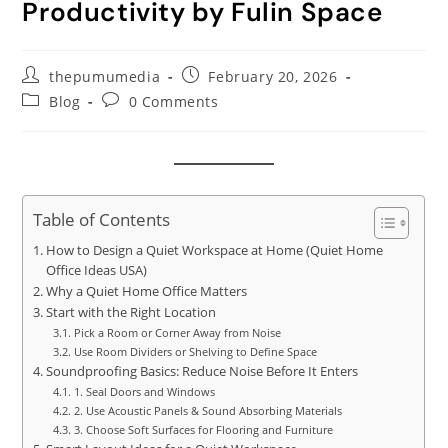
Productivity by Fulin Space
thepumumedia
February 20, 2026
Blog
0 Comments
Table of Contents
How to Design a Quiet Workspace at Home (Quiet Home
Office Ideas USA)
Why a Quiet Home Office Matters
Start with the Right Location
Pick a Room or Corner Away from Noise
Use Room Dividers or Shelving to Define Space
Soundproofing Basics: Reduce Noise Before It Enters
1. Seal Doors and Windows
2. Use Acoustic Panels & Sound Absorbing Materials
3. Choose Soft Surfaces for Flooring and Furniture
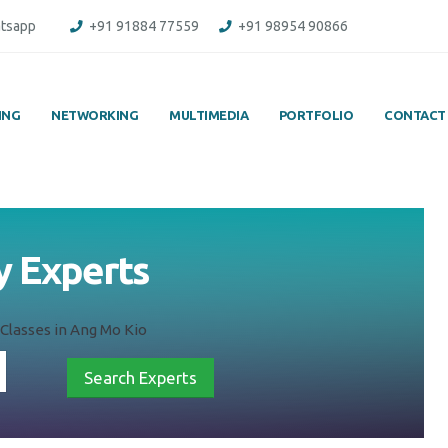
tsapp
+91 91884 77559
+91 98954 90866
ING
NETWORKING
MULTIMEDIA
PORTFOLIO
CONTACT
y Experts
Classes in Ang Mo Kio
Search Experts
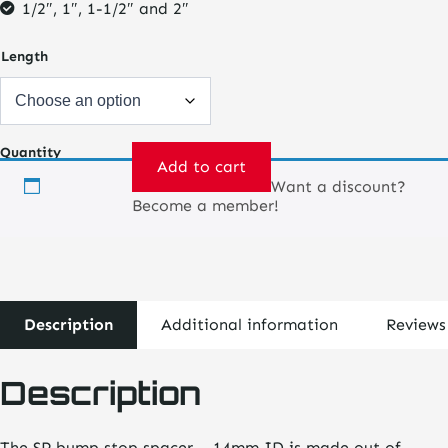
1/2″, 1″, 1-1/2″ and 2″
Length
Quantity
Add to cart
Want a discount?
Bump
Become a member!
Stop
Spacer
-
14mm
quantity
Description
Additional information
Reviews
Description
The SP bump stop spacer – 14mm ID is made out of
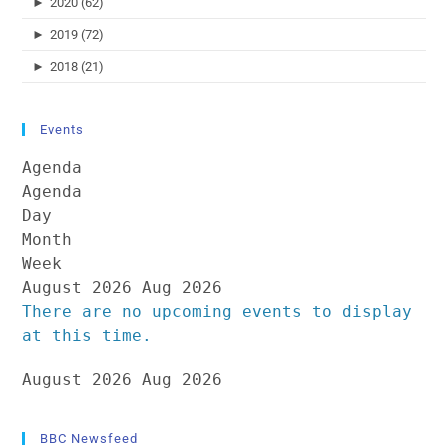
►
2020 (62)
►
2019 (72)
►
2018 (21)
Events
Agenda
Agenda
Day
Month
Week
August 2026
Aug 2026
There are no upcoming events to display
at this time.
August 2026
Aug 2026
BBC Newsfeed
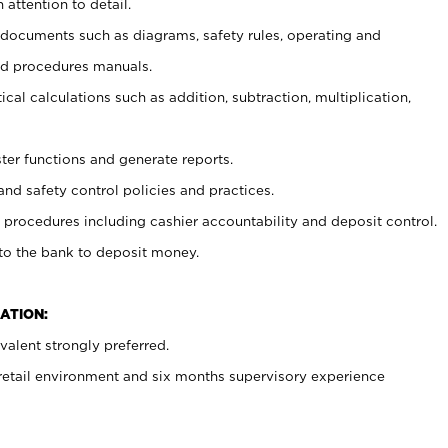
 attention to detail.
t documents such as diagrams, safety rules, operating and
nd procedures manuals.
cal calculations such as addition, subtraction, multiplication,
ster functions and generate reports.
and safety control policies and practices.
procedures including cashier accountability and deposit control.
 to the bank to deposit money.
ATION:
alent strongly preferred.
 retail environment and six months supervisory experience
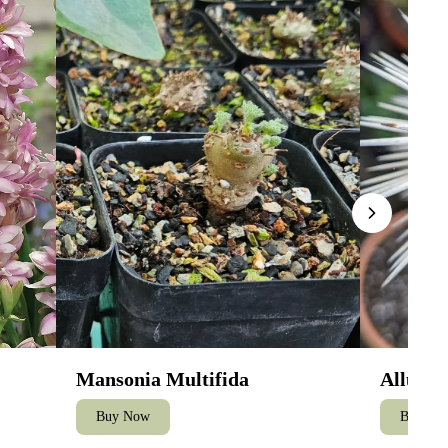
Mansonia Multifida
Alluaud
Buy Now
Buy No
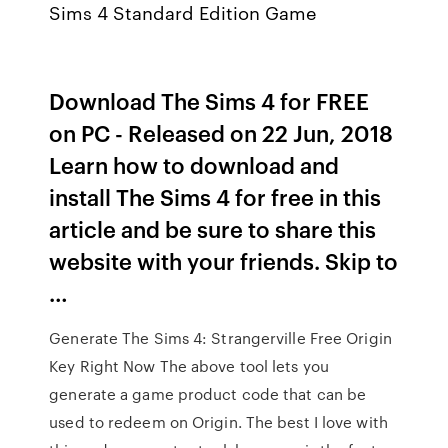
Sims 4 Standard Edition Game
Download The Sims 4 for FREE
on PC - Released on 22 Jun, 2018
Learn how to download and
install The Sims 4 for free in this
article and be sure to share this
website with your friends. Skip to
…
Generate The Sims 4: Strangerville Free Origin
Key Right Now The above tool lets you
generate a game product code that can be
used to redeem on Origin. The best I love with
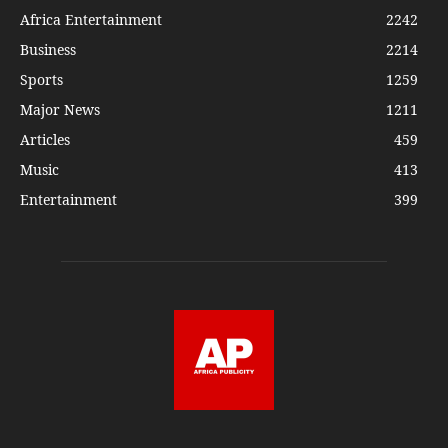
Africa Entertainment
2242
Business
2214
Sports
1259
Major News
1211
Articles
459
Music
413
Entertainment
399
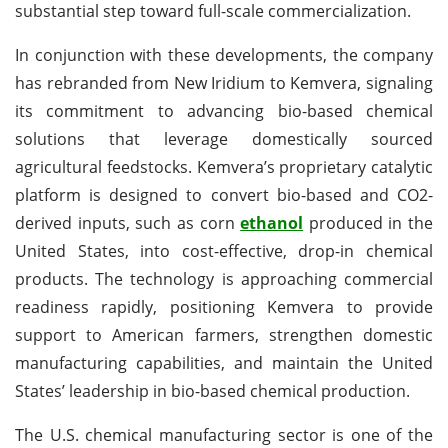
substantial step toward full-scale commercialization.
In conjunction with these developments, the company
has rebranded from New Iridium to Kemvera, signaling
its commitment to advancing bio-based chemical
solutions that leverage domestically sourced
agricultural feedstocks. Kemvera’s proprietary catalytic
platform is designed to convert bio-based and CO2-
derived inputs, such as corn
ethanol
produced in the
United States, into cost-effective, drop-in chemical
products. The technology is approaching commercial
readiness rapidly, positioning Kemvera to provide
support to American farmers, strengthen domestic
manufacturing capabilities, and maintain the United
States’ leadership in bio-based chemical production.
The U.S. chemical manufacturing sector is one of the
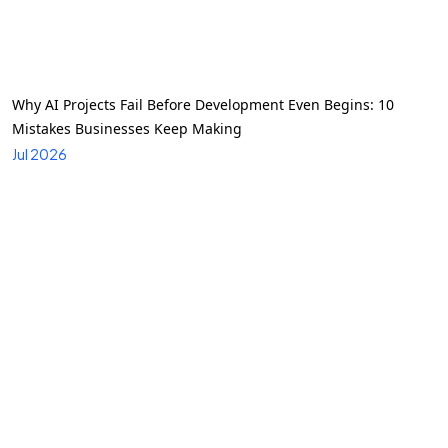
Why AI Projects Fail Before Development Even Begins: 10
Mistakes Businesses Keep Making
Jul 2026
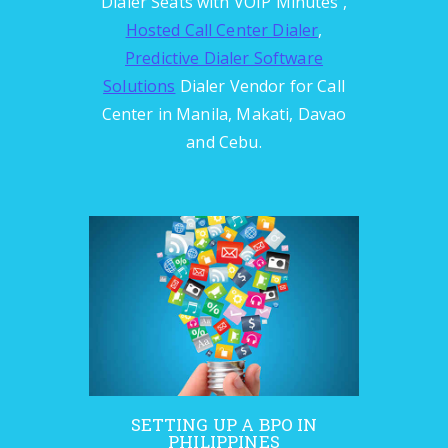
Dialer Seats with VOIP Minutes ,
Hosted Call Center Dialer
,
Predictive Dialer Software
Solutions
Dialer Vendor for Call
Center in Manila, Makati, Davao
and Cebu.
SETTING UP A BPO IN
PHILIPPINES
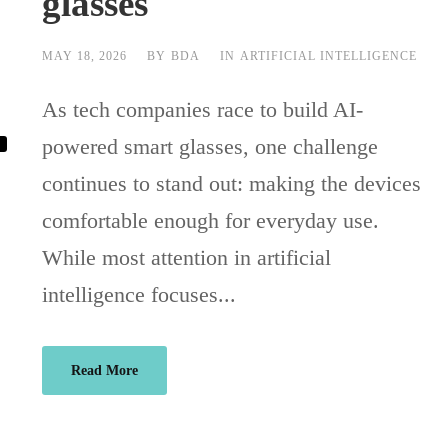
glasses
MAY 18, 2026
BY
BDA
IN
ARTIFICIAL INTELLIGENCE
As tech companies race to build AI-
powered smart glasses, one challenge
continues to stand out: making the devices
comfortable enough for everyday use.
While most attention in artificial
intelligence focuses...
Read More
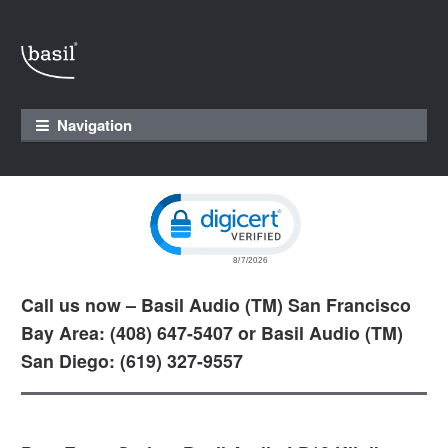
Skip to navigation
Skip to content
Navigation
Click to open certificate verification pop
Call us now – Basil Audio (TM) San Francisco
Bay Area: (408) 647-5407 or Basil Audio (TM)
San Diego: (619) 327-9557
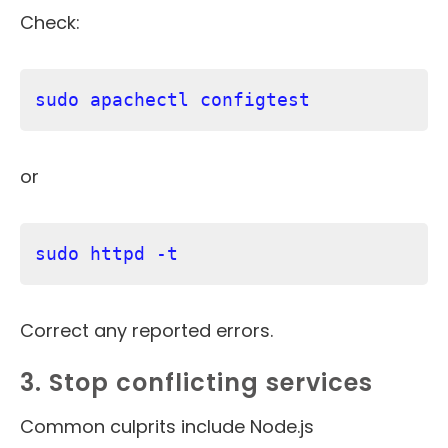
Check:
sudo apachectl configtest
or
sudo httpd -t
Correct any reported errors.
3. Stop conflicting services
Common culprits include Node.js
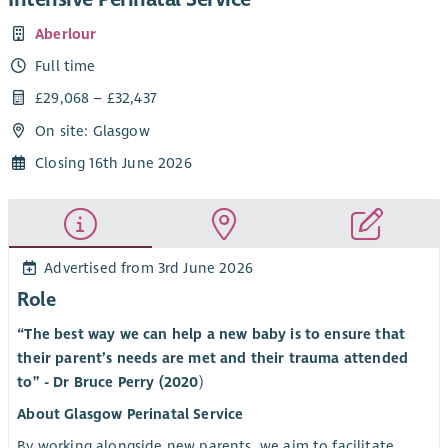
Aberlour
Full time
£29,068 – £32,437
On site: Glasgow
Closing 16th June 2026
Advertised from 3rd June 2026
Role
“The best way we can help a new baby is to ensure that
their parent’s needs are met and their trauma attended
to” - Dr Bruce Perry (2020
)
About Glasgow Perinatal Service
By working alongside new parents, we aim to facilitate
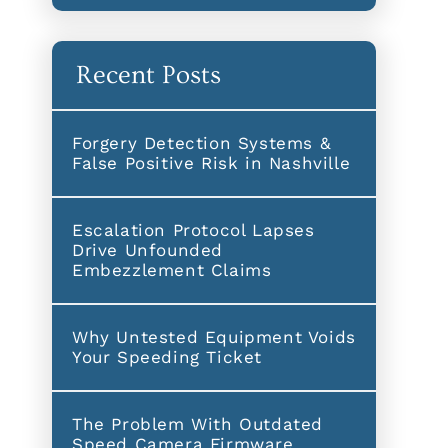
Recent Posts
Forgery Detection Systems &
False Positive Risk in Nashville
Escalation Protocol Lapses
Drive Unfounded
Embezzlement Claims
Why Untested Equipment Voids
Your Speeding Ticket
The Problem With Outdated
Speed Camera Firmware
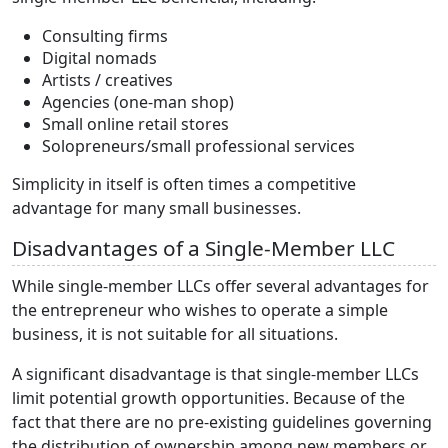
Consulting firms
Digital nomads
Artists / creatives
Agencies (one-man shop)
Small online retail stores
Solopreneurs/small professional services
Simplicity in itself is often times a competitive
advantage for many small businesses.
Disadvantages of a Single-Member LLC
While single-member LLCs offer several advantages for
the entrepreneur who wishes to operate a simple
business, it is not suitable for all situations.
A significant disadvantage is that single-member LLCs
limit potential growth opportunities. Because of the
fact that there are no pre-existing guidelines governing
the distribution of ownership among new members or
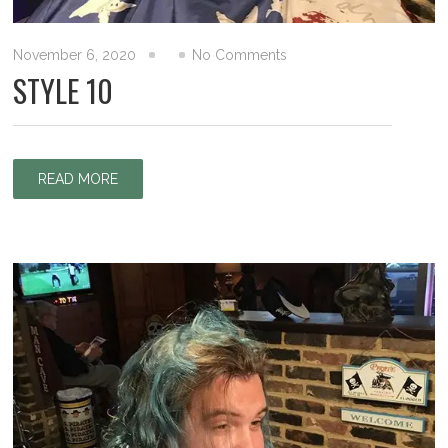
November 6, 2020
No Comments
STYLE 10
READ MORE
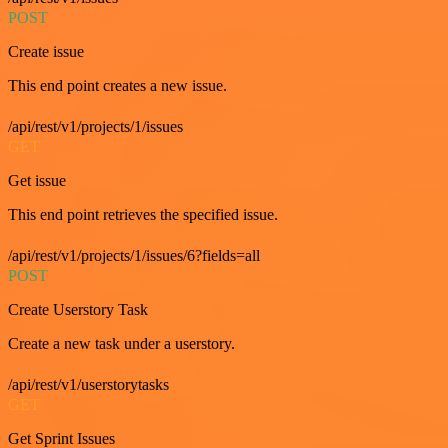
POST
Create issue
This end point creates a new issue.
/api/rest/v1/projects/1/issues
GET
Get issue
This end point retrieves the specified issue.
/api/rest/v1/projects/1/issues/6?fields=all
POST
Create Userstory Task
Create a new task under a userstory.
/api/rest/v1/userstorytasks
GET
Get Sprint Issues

——

- **WORK INSTRUCTIONS**: Read the listing line by line, and copy each line in which the word "Origin" is found.

- **RESULT**:
Generate The Sims 4: Strangerville Free Origin
used to redeem on Origin. The best I love with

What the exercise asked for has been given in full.